Soy víctima de la desdichada y aburrida situación de tantas mujeres: allá en mi infancia, papá no me quería. Y mi vida con los hombres se ha convertido en una larga sucesión de intentos, en general inconscientes y a veces desesperados, por llenar ese vacío, por sentir ese amor, por curar esa herida, por afrontar la pérdida. Ahora mi padre me quiere, me acepta, me respeta, y yo lo quiero a él. Pero eso no viene al caso. Esa brecha se abrió a una temprana edad y ahora forma parte de mí. Mi padre ya no puede llenarlo.
Además, ¿quién sería yo si él no fuera mi padre? No yo. No yo la que escribe esto. Claro que no. Así que, en definitiva, le estoy agradecida. Al fin y al cabo, no querría tener mi yo ileso; a esa otra mujer no le gustaría que le dieran por el culo, ¿y dónde estaría entonces? Desde luego, no en mi privilegiada posición, apuntalada en el cuadrante rosa, con el culo al aire varias tardes por semana. En ese momento probablemente estaría haciendo cuatro coladas para su marido y sus tres hijos y se preguntaría cómo llenar ese vacío que siente.
Únicamente he conocido a una mujer que decía que no sólo siempre había adorado a su padre, sino que él la adoraba a ella, siempre la había adorado, y ella afirmaba con orgullo que él era el hombre a quien más había querido en su vida. Todos los hombres deseaban a esa mujer. No tenía heridas, ni ira, ni aristas. Al final, se casó con un empresario absurdamente rico. Pero las demás estamos heridas, iracundas y llenas de aristas. Somos bombas de relojería. Desactivar la bomba es un desafío para el hombre feminista, y en su arrogancia se cree capaz de conseguirlo. No puede. Es mi herida, mi dolor, ¿y quién eres tú para quitármelo? No necesito que me rescaten, no necesito compasión, necesito follar, y tal vez una azotaina en el culo por dejarme llevar por la ira.
Siempre he asumido el desafío de David Copperfield: ser la heroína de mi propia vida. Sin embargo, pensaba que eso implicaría grandes hazañas públicas y sacrificios desgarradores, pero no, no es eso en absoluto. Cuando le chupo la polla y me da por el culo, soy esa heroína. Es el conocimiento profundo y cierto de que por fin, por fin, he amado de verdad a un hombre sin más propósito que el propio amor. Con el padre que tuve, eso desde luego es un milagro.
Él ha sanado mi herida.
Mi culo inició su vida como el pequeño y pálido receptor de la mano airada de mi padre. Era el lugar de la vergüenza, el punto de la humillación, la zona que ocultar a La Mano. Recibía la prueba de mi maldad vergonzosa, mi mala conducta en apariencia inevitable. Yo era Mala y recibía mi Castigo. Y ahora el mismo culo —más viejo pero más sabio— es el codiciado espacio del placer de un amante donde soy traviesa y recibo mi recompensa. Y de ese modo mi culo sigue siendo el mayor punto de contacto con los hombres más importantes de mi vida. Contiene mis terminaciones nerviosas emocionales más profundas y antiguas.

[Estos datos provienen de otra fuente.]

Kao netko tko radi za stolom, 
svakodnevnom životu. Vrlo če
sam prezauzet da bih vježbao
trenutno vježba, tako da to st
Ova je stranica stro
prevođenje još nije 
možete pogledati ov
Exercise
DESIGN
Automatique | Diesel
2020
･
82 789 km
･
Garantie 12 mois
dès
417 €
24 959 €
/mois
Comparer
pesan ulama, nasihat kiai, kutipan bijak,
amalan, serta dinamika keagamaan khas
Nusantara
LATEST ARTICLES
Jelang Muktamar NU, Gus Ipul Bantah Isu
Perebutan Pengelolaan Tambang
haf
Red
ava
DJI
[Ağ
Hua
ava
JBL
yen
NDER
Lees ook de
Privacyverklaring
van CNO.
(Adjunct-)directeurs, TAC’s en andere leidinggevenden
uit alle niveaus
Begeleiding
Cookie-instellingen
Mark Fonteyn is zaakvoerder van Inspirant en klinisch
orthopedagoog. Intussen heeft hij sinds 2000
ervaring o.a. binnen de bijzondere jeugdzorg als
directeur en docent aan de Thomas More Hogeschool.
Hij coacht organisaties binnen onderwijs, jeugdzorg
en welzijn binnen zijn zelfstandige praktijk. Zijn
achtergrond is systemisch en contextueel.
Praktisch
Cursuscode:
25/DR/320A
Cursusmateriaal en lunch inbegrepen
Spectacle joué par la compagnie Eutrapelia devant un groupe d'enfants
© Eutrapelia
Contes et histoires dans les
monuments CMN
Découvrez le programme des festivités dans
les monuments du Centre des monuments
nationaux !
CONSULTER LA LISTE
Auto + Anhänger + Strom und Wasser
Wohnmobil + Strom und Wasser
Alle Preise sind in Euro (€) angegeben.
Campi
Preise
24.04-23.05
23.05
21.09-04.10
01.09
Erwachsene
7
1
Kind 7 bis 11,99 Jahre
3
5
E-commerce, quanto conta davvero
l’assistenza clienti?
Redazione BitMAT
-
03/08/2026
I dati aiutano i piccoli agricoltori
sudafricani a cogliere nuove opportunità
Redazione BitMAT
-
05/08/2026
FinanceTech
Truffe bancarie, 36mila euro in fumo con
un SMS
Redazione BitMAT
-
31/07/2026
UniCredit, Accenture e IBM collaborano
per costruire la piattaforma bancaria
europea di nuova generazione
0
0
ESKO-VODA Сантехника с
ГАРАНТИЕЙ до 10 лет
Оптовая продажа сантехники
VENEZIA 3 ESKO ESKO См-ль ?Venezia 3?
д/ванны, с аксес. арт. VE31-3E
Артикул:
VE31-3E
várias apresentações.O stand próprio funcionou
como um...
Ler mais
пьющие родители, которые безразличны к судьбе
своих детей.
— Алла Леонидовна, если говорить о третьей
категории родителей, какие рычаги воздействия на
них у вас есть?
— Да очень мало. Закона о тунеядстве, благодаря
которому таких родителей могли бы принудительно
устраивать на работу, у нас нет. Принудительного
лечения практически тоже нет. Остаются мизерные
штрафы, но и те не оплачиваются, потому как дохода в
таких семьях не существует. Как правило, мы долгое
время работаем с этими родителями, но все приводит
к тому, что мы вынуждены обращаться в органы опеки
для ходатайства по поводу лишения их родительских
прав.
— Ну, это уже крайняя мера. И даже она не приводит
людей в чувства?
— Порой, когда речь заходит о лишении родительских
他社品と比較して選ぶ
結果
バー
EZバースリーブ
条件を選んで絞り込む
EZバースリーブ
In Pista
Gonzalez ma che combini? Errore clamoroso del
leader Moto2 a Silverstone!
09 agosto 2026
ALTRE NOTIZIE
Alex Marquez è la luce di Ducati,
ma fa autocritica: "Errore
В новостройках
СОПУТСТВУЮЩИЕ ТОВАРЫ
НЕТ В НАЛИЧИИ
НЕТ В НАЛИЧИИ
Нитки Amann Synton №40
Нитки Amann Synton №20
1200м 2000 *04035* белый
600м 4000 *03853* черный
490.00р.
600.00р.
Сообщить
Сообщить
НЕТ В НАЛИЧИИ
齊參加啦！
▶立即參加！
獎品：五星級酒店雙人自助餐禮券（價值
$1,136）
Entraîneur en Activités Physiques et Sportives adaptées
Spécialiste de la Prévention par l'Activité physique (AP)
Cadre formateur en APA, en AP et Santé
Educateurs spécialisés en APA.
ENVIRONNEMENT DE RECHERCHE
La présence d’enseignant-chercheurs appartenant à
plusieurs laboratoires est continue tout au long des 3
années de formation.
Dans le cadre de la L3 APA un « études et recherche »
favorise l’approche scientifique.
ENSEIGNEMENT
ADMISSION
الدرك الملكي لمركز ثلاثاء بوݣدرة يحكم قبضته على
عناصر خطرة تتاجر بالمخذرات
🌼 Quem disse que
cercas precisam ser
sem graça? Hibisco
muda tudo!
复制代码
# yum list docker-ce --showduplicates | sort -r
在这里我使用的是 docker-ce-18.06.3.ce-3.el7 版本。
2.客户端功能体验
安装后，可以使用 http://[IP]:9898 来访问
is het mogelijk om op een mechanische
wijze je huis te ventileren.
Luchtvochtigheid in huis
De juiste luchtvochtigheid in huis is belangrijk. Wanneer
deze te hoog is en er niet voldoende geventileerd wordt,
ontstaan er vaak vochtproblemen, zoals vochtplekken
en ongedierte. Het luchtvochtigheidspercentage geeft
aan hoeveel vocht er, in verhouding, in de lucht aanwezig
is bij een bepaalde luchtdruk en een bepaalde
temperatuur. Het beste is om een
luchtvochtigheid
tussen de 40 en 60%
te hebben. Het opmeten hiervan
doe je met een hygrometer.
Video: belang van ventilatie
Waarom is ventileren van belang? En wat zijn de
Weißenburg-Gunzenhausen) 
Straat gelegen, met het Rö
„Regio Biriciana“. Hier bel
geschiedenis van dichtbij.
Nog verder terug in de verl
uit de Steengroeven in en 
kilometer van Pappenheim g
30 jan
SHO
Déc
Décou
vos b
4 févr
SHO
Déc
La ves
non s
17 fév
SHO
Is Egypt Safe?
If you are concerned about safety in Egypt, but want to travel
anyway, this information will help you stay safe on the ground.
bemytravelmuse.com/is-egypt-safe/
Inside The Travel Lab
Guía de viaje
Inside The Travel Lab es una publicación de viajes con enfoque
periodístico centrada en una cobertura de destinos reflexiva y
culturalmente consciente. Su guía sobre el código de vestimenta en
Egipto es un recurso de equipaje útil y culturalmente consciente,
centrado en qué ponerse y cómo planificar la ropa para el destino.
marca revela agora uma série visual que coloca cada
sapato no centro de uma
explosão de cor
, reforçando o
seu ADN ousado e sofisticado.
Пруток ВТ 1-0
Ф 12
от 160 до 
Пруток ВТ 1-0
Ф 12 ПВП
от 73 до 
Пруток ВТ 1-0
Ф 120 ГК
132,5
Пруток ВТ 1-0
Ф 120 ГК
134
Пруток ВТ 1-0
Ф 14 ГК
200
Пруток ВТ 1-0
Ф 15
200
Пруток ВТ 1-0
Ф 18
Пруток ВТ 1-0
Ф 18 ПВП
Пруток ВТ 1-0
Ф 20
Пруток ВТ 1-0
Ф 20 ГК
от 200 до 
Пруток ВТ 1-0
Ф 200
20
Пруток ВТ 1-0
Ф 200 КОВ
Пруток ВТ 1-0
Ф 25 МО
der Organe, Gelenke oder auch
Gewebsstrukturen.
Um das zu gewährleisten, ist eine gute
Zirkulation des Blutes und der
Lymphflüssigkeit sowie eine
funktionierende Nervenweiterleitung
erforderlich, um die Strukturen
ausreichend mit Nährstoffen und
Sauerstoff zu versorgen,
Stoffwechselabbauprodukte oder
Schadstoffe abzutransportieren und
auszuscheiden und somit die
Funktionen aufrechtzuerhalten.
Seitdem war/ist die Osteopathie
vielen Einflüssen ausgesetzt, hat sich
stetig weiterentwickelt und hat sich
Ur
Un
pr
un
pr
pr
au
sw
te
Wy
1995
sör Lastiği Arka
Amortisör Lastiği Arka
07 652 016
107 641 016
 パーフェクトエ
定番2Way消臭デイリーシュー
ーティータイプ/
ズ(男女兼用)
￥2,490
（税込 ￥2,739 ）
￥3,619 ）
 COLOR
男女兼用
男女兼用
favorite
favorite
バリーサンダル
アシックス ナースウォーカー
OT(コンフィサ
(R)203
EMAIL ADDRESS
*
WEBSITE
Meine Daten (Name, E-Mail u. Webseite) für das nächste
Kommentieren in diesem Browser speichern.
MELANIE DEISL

¿Existe una relación directa entre recibir, de niña, una azotaina en el trasero y esta inclinación a la penetración anal? Posiblemente. Si todo padre que ha azotado a su niña pensara que está creando a una voraz sodomita, quizá fuese disuasorio.
Ser sodomizada ahora, por voluntad propia, reconcilia esta herida con la situación del macho dominante y la niñita obediente. En lugar de rechazo y críticas, oigo: «Buena chica, buena chica». Cuanto más mala soy y cuanto mejor le chupo la polla, mejor soy, hasta que soy la niña más buena del mundo. Por fin soy amada. Siento un profundo alivio.
De hecho, yo, con mi sumisión absoluta, poseo un gran poder sanador: cuanto más me someto, más se excita él, hasta que inicio la fase más profunda de rendición y se corre. Sólo se corre cuando yo me he abandonado. Hace falta mucha rendición, disciplina y amor para dejar que un hombre te dé por el culo el tiempo suficiente y con suficiente fuerza, profundidad y ritmo para eyacular. Su orgasmo es mi victoria sobre mi yo inferior, sobre el dolor de mi ira. Llena el agujero; por fin estoy entera.